Code Of Honor

The Code of Honor contains 15 tenets that we strive to live by. It is intended to reflect some basic core values that all the men can rally behind, support and use as a benchmark for the ways of being we can expect from one another.


The wood representing this tenet is Pine – Pine trees are prepared for every element. They are flexible enough to sway in strong winds. Their branches can sag to the ground with ice and snow without breaking and bounce back with resiliency with the thaw. Their sap cools in summer and warms in winter. They stand ever green, always prepared.

The symbol for this tenet is the Squirrel who gathers nuts to prepare for a hard winter ahead.




The saying, “Be Prepared” has been popularized by the Boy Scouts. Imagine a young scout marching off to the woods for his first overnight. He has his compass, his tent, his sleeping bag, knife and poncho. He is ready for anything the physical elements may throw at him. He knows first-aid and knows how to signal for help if he is in trouble. He can care for his physical well being. This level of preparation is important. It is good to anticipate what the elements may throw at you and be ready to answer in kind. This level of preparation helps us succeed in our jobs and at many daily tasks.

However, there is another level of preparation. It is the level within. Will all the tools and tricks help that Boy Scout deal with the emotions of his first night away from home? Has he been prepared for that? Are you prepared for the unexpected? Can you be?

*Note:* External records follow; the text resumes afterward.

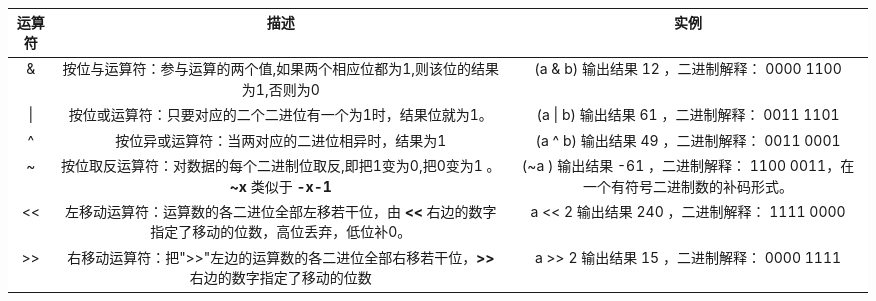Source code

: | 运算符 |                             描述                             |                             实例                             |
| :----: | :----------------------------------------------------------: | :----------------------------------------------------------: |
|   &    | 按位与运算符：参与运算的两个值,如果两个相应位都为1,则该位的结果为1,否则为0 |         (a & b) 输出结果 12 ，二进制解释： 0000 1100         |
|   \|   | 按位或运算符：只要对应的二个二进位有一个为1时，结果位就为1。 |        (a \| b) 输出结果 61 ，二进制解释： 0011 1101         |
|   ^    |       按位异或运算符：当两对应的二进位相异时，结果为1        |         (a ^ b) 输出结果 49 ，二进制解释： 0011 0001         |
|   ~    | 按位取反运算符：对数据的每个二进制位取反,即把1变为0,把0变为1 。**~x** 类似于 **-x-1** | (~a ) 输出结果 -61 ，二进制解释： 1100 0011，在一个有符号二进制数的补码形式。 |
|   <<   | 左移动运算符：运算数的各二进位全部左移若干位，由 **<<** 右边的数字指定了移动的位数，高位丢弃，低位补0。 |         a << 2 输出结果 240 ，二进制解释： 1111 0000         |
|   >>   | 右移动运算符：把">>"左边的运算数的各二进位全部右移若干位，**>>** 右边的数字指定了移动的位数 |         a >> 2 输出结果 15 ，二进制解释： 0000 1111          |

I have always considered the notion of being prepared to require me to fully embrace all that I don’t know and to run through my head all the various and sundry possibilities that might arise. It does not require me to know how I will act in a given circumstance because you can never anticipate all the possible variables. It just requires that I not be taken by surprise by what might occur.

I am a big proponent of living in the moment and to do that I need to avoid the distraction of surprise. A deer freezes from the headlights of an oncoming car because it has no experience to help it process what that light might be, so it literally stops in its tracks. However, a deer that has seen a member of the herd get picked off by an on-coming car knows what those lights represent and will move and move quickly.

As humans, we live our lives in relationship with others. Being prepared calls upon us to know when and how to turn to those relationships to ensure we have what we need and are not left like a lone deer standing paralyzed in the path of an on coming truck.